# Second Notebook

This notebook is primarily focused on generating .json files prior to training. It uses data previously created in Notebook 1. The paths and directories have already been defined, and the same paths will be reused here.

## Objectives

1. Read COCO2017 from `data/archive/coco2017`.
2. Filter annotations to 3 classes: person, car, airplane.
3. Save the reduced JSON files in `data/processed/`. Due to resource and training time constraints, it is not feasible to use the entire dataset:
   - coco_person_car_airplane_train.json
   - coco_person_car_airplane_val.json
4. Save fast index files, which will be consumed in Notebook 03:
   - index_train_person_car_airplane.json
   - index_val_person_car_airplane.json

In [None]:
"""
- Imports the standard libraries required for the notebook.
"""

import json
from pathlib import Path
from collections import Counter, defaultdict


1. Loading .json files and validating the project structure

In [None]:
"""
In this section, the notebook loads project_config.json and labelmap.json created in Notebook 01.
It also defines absolute paths without depending on the notebook’s current working directory.
"""

# Detectar project root desde el marker data/processed/project_config.json
def find_project_root(start: Path, max_up: int = 8) -> Path:
    cur = start.resolve()
    for _ in range(max_up):
        if (cur / "data" / "processed" / "project_config.json").exists():
            return cur
        cur = cur.parent
    raise FileNotFoundError("No se encontró data/processed/project_config.json. Ejecuta Notebook 01.")

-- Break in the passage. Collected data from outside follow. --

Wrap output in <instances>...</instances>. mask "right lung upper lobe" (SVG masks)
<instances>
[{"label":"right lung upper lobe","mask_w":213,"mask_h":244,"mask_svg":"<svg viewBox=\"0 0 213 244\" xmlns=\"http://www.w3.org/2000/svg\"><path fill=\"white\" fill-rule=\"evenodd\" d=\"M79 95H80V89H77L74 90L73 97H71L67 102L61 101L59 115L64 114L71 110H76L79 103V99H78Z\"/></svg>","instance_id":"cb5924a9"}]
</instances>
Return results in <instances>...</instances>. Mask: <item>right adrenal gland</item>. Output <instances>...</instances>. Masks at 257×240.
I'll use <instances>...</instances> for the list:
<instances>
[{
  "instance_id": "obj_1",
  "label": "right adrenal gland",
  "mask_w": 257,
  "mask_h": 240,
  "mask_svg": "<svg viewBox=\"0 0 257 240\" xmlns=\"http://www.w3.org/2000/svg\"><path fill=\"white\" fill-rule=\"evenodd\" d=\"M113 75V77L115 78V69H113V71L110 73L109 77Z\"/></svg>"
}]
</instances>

PROJECT_ROOT = find_project_root(Path.cwd())
PROCESSED_DIR = (PROJECT_ROOT / "data" / "processed").resolve()

PROJECT_CONFIG_PATH = (PROCESSED_DIR / "project_config.json").resolve()
LABELMAP_PATH = (PROCESSED_DIR / "labelmap.json").resolve()

with open(PROJECT_CONFIG_PATH, "r", encoding="utf-8") as f:
    project_config = json.load(f)

with open(LABELMAP_PATH, "r", encoding="utf-8") as f:
    labelmap = json.load(f)

COCO_ROOT = Path(project_config["coco_root"])
TRAIN_DIR = Path(project_config["train_dir"])
VAL_DIR = Path(project_config["val_dir"])
TRAIN_ANN = Path(project_config["train_ann"])
VAL_ANN = Path(project_config["val_ann"])

TARGET_CLASSES = project_config["target_classes"]
target_cat_ids = labelmap["target_category_ids"]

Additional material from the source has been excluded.